• [WHAT IS REQUIRED]
Find the word "back" in the data below and copy each line that holds it.

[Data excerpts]
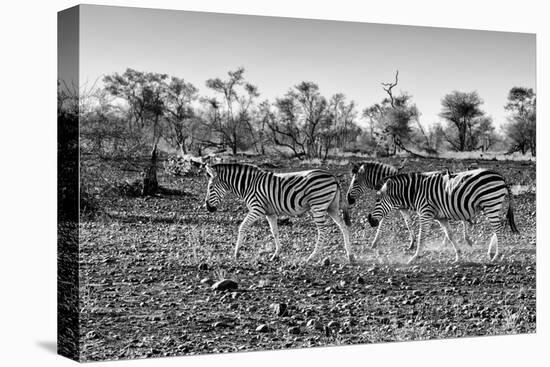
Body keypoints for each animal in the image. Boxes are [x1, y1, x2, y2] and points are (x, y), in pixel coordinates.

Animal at [203, 162, 354, 264]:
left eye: (210, 187)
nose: (208, 208)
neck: (249, 185)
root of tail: (333, 176)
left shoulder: (257, 209)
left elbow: (242, 227)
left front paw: (236, 253)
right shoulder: (269, 213)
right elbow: (274, 232)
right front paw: (276, 254)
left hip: (318, 205)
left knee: (323, 231)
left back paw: (312, 256)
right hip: (331, 207)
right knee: (343, 226)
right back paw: (350, 255)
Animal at [368, 170, 520, 264]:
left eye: (377, 199)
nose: (370, 221)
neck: (415, 192)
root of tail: (501, 177)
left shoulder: (426, 213)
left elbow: (422, 236)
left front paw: (415, 257)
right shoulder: (440, 217)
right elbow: (450, 235)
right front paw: (458, 256)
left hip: (491, 203)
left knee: (498, 229)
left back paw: (496, 256)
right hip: (492, 206)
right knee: (499, 226)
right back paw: (491, 252)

• [RESULT OF THIS TASK]
left back paw: (312, 256)
right back paw: (350, 255)
left back paw: (496, 256)
right back paw: (491, 252)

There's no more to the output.